Mettre des mots sur des maux

Septembre 2009 : à la FNAC de Lyon Bellecour, comme dans toutes les autres FNAC, les réorganisations se succédent, les consignes changent en permanence, les moyens humains manquent. Tous les métiers sont touchés, les libraires sont au bout du rouleau.

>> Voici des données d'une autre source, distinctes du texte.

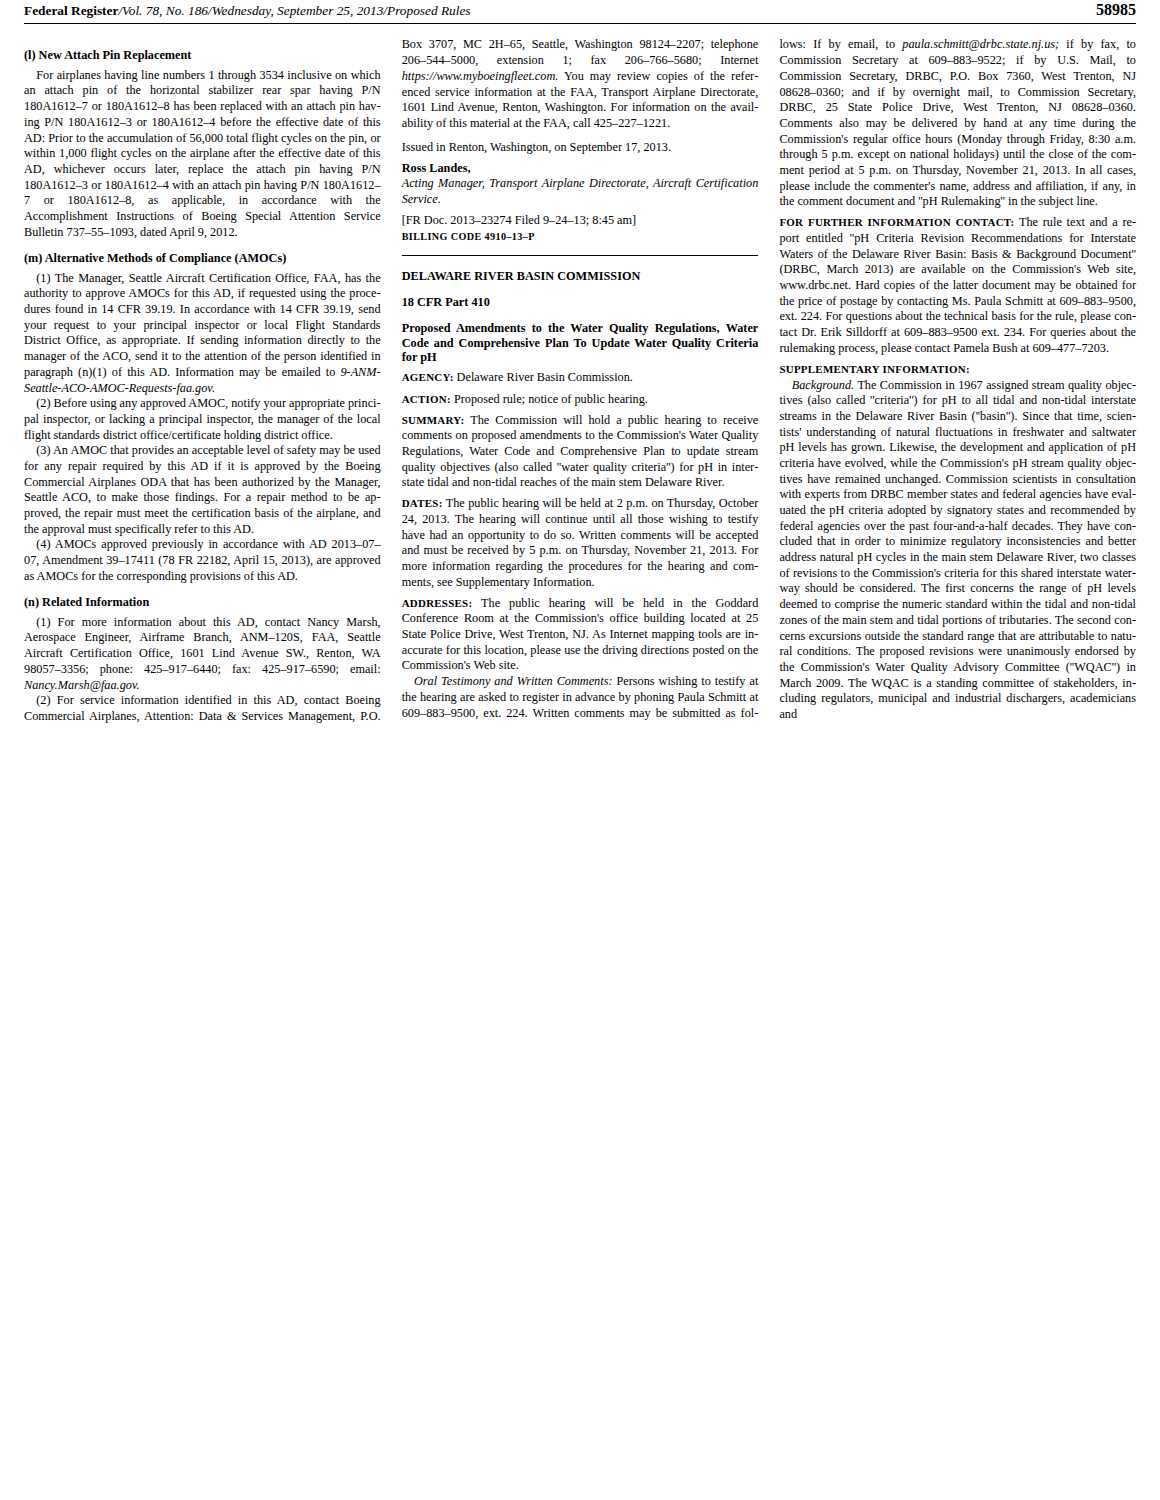Federal Register/Vol. 78, No. 186/Wednesday, September 25, 2013/Proposed Rules
58985
(l) New Attach Pin Replacement
For airplanes having line numbers 1 through 3534 inclusive on which an attach pin of the horizontal stabilizer rear spar having P/N 180A1612–7 or 180A1612–8 has been replaced with an attach pin having P/N 180A1612–3 or 180A1612–4 before the effective date of this AD: Prior to the accumulation of 56,000 total flight cycles on the pin, or within 1,000 flight cycles on the airplane after the effective date of this AD, whichever occurs later, replace the attach pin having P/N 180A1612–3 or 180A1612–4 with an attach pin having P/N 180A1612–7 or 180A1612–8, as applicable, in accordance with the Accomplishment Instructions of Boeing Special Attention Service Bulletin 737–55–1093, dated April 9, 2012.
(m) Alternative Methods of Compliance (AMOCs)
(1) The Manager, Seattle Aircraft Certification Office, FAA, has the authority to approve AMOCs for this AD, if requested using the procedures found in 14 CFR 39.19. In accordance with 14 CFR 39.19, send your request to your principal inspector or local Flight Standards District Office, as appropriate. If sending information directly to the manager of the ACO, send it to the attention of the person identified in paragraph (n)(1) of this AD. Information may be emailed to 9-ANM-Seattle-ACO-AMOC-Requests-faa.gov.
(2) Before using any approved AMOC, notify your appropriate principal inspector, or lacking a principal inspector, the manager of the local flight standards district office/certificate holding district office.
(3) An AMOC that provides an acceptable level of safety may be used for any repair required by this AD if it is approved by the Boeing Commercial Airplanes ODA that has been authorized by the Manager, Seattle ACO, to make those findings. For a repair method to be approved, the repair must meet the certification basis of the airplane, and the approval must specifically refer to this AD.
(4) AMOCs approved previously in accordance with AD 2013–07–07, Amendment 39–17411 (78 FR 22182, April 15, 2013), are approved as AMOCs for the corresponding provisions of this AD.
(n) Related Information
(1) For more information about this AD, contact Nancy Marsh, Aerospace Engineer, Airframe Branch, ANM–120S, FAA, Seattle Aircraft Certification Office, 1601 Lind Avenue SW., Renton, WA 98057–3356; phone: 425–917–6440; fax: 425–917–6590; email: Nancy.Marsh@faa.gov.
(2) For service information identified in this AD, contact Boeing Commercial Airplanes, Attention: Data & Services Management, P.O. Box 3707, MC 2H–65, Seattle, Washington 98124–2207; telephone 206–544–5000, extension 1; fax 206–766–5680; Internet https://www.myboeingfleet.com. You may review copies of the referenced service information at the FAA, Transport Airplane Directorate, 1601 Lind Avenue, Renton, Washington. For information on the availability of this material at the FAA, call 425–227–1221.
Issued in Renton, Washington, on September 17, 2013.
Ross Landes,
Acting Manager, Transport Airplane Directorate, Aircraft Certification Service.
[FR Doc. 2013–23274 Filed 9–24–13; 8:45 am]
BILLING CODE 4910–13–P
DELAWARE RIVER BASIN COMMISSION
18 CFR Part 410
Proposed Amendments to the Water Quality Regulations, Water Code and Comprehensive Plan To Update Water Quality Criteria for pH
AGENCY: Delaware River Basin Commission.
ACTION: Proposed rule; notice of public hearing.
SUMMARY: The Commission will hold a public hearing to receive comments on proposed amendments to the Commission's Water Quality Regulations, Water Code and Comprehensive Plan to update stream quality objectives (also called ''water quality criteria'') for pH in interstate tidal and non-tidal reaches of the main stem Delaware River.
DATES: The public hearing will be held at 2 p.m. on Thursday, October 24, 2013. The hearing will continue until all those wishing to testify have had an opportunity to do so. Written comments will be accepted and must be received by 5 p.m. on Thursday, November 21, 2013. For more information regarding the procedures for the hearing and comments, see Supplementary Information.
ADDRESSES: The public hearing will be held in the Goddard Conference Room at the Commission's office building located at 25 State Police Drive, West Trenton, NJ. As Internet mapping tools are inaccurate for this location, please use the driving directions posted on the Commission's Web site.
Oral Testimony and Written Comments: Persons wishing to testify at the hearing are asked to register in advance by phoning Paula Schmitt at 609–883–9500, ext. 224. Written comments may be submitted as follows: If by email, to paula.schmitt@drbc.state.nj.us; if by fax, to Commission Secretary at 609–883–9522; if by U.S. Mail, to Commission Secretary, DRBC, P.O. Box 7360, West Trenton, NJ 08628–0360; and if by overnight mail, to Commission Secretary, DRBC, 25 State Police Drive, West Trenton, NJ 08628–0360. Comments also may be delivered by hand at any time during the Commission's regular office hours (Monday through Friday, 8:30 a.m. through 5 p.m. except on national holidays) until the close of the comment period at 5 p.m. on Thursday, November 21, 2013. In all cases, please include the commenter's name, address and affiliation, if any, in the comment document and ''pH Rulemaking'' in the subject line.
FOR FURTHER INFORMATION CONTACT: The rule text and a report entitled ''pH Criteria Revision Recommendations for Interstate Waters of the Delaware River Basin: Basis & Background Document'' (DRBC, March 2013) are available on the Commission's Web site, www.drbc.net. Hard copies of the latter document may be obtained for the price of postage by contacting Ms. Paula Schmitt at 609–883–9500, ext. 224. For questions about the technical basis for the rule, please contact Dr. Erik Silldorff at 609–883–9500 ext. 234. For queries about the rulemaking process, please contact Pamela Bush at 609–477–7203.
SUPPLEMENTARY INFORMATION:
Background. The Commission in 1967 assigned stream quality objectives (also called ''criteria'') for pH to all tidal and non-tidal interstate streams in the Delaware River Basin (''basin''). Since that time, scientists' understanding of natural fluctuations in freshwater and saltwater pH levels has grown. Likewise, the development and application of pH criteria have evolved, while the Commission's pH stream quality objectives have remained unchanged. Commission scientists in consultation with experts from DRBC member states and federal agencies have evaluated the pH criteria adopted by signatory states and recommended by federal agencies over the past four-and-a-half decades. They have concluded that in order to minimize regulatory inconsistencies and better address natural pH cycles in the main stem Delaware River, two classes of revisions to the Commission's criteria for this shared interstate waterway should be considered. The first concerns the range of pH levels deemed to comprise the numeric standard within the tidal and non-tidal zones of the main stem and tidal portions of tributaries. The second concerns excursions outside the standard range that are attributable to natural conditions. The proposed revisions were unanimously endorsed by the Commission's Water Quality Advisory Committee (''WQAC'') in March 2009. The WQAC is a standing committee of stakeholders, including regulators, municipal and industrial dischargers, academicians and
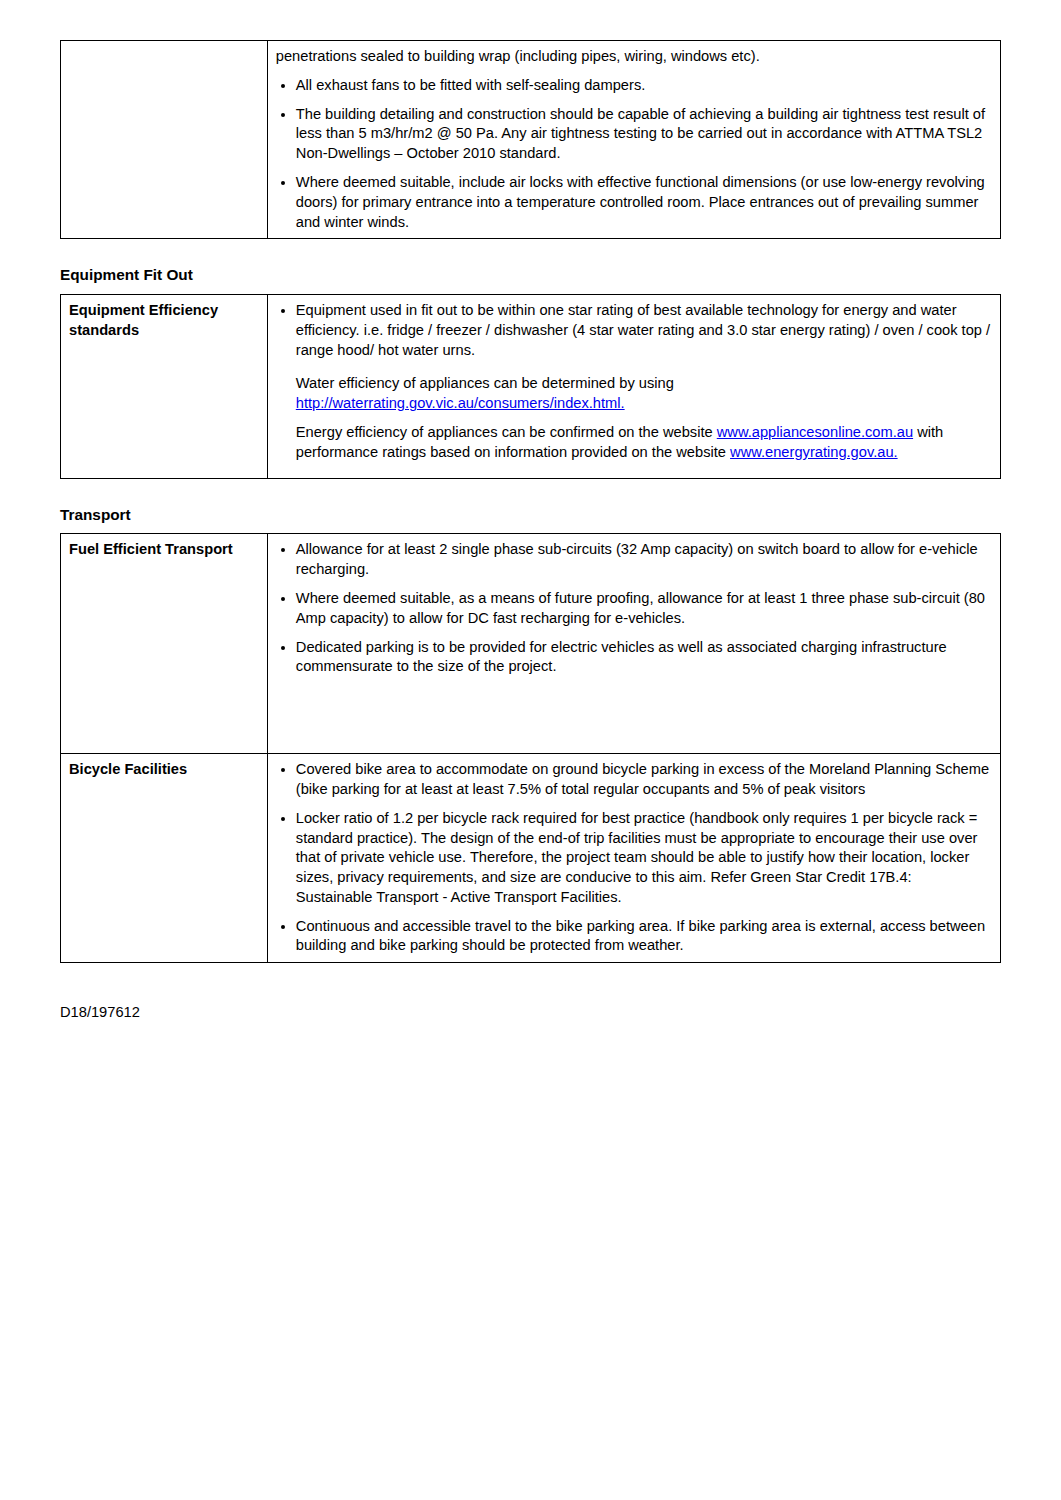| | penetrations sealed to building wrap (including pipes, wiring, windows etc). All exhaust fans to be fitted with self-sealing dampers. The building detailing and construction should be capable of achieving a building air tightness test result of less than 5 m3/hr/m2 @ 50 Pa. Any air tightness testing to be carried out in accordance with ATTMA TSL2 Non-Dwellings – October 2010 standard. Where deemed suitable, include air locks with effective functional dimensions (or use low-energy revolving doors) for primary entrance into a temperature controlled room. Place entrances out of prevailing summer and winter winds. |
Equipment Fit Out
| Equipment Efficiency standards | Equipment used in fit out to be within one star rating of best available technology for energy and water efficiency. i.e. fridge / freezer / dishwasher (4 star water rating and 3.0 star energy rating) / oven / cook top / range hood/ hot water urns. Water efficiency of appliances can be determined by using http://waterrating.gov.vic.au/consumers/index.html. Energy efficiency of appliances can be confirmed on the website www.appliancesonline.com.au with performance ratings based on information provided on the website www.energyrating.gov.au. |
Transport
| Fuel Efficient Transport | Allowance for at least 2 single phase sub-circuits (32 Amp capacity) on switch board to allow for e-vehicle recharging. Where deemed suitable, as a means of future proofing, allowance for at least 1 three phase sub-circuit (80 Amp capacity) to allow for DC fast recharging for e-vehicles. Dedicated parking is to be provided for electric vehicles as well as associated charging infrastructure commensurate to the size of the project. |
| Bicycle Facilities | Covered bike area to accommodate on ground bicycle parking in excess of the Moreland Planning Scheme (bike parking for at least at least 7.5% of total regular occupants and 5% of peak visitors Locker ratio of 1.2 per bicycle rack required for best practice (handbook only requires 1 per bicycle rack = standard practice). The design of the end-of trip facilities must be appropriate to encourage their use over that of private vehicle use. Therefore, the project team should be able to justify how their location, locker sizes, privacy requirements, and size are conducive to this aim. Refer Green Star Credit 17B.4: Sustainable Transport - Active Transport Facilities. Continuous and accessible travel to the bike parking area. If bike parking area is external, access between building and bike parking should be protected from weather. |
D18/197612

Quelques jours avant une réunion d’équipe, à l’initiative d’une militante de SUD, ils décident d’écrire ensemble une lettre dont nous reproduisons ici les extraits principaux :
« Depuis 2 ans,(…) nous nous sommes adaptés au nouveau système commande client, tellement lent et moins pratique que le précédent. Nous avons, comme vous le souhaitiez à l’époque évité de parler de la livraison pour que les clients reviennent en magasin, nous nous mordions les lèvres pour ne pas leur dire qu’il était plus rentable pour eux de commander sur le net puisque c’était moins cher et que la livraison était gratuite. Depuis la politique sur le sujet a pris un virage à 180 degrés. Nous avons encore suivi, pris sur nous, et proposons désormais avec le même allant la livraison.(…)
Nous nous sommes impliqués dans les différentes opérations nationales. Nous ne comptons plus le temps pris en dehors de notre temps de travail pour rester au niveau, continuer à connaître notre fonds, rédiger des coups de cœur sincères qui font notre crédibilité et génèrent du chiffre d’affaire. Nous avons encore pris sur nous quand la Fnac notamment par le guide littérature étrangère, dont le contenu est en dessous de tout, sapait notre savoir et notre métier, nous mettant mal face aux clients.(…)
Tout cela nous l’avons fait mais aujourd’hui la coupe est pleine.
Nos corps sont fatigués. Vous avez supprimé l’accueil Librairie, toute la charge de travail (accueil, tri, téléphone, collectivité) les kilomètres qu’il nous faut parcourir pour retirer les commandes, alors même que les collègues sont moins nombreux (…)
Nos esprits sont usés. Il nous faut accepter des injonctions divergentes. Mettre le client au cœur de nos priorités alors que les décisions de l’entreprise vont à l’inverse de cette préoccupation. La disparition de l’accueil librairie en témoigne puisque lors d’un retrait nous nous absentons de notre rayon (avec un phénomène de dominos qui s’amplifie au heures des repas), nous renseignons sur des domaines qui ne sont pas les nôtres avec bonne volonté mais sans les compétences qu’il faudrait, essayant de chasser le stress de savoir qu’à notre retour les clients de notre rayon seront impatients et râleurs. Nous sommes psychiquement épuisés par la défectuosité des outils informatiques. (…) Chaque commande qui devrait satisfaire le client ; nous la faisons la boule au ventre espérant que le système fonctionne, qu’il ne plante pas. (…)
Nous nous sentons dépossédés jour après jour de notre métier, de notre professionnalisme, de notre individualité.(…) »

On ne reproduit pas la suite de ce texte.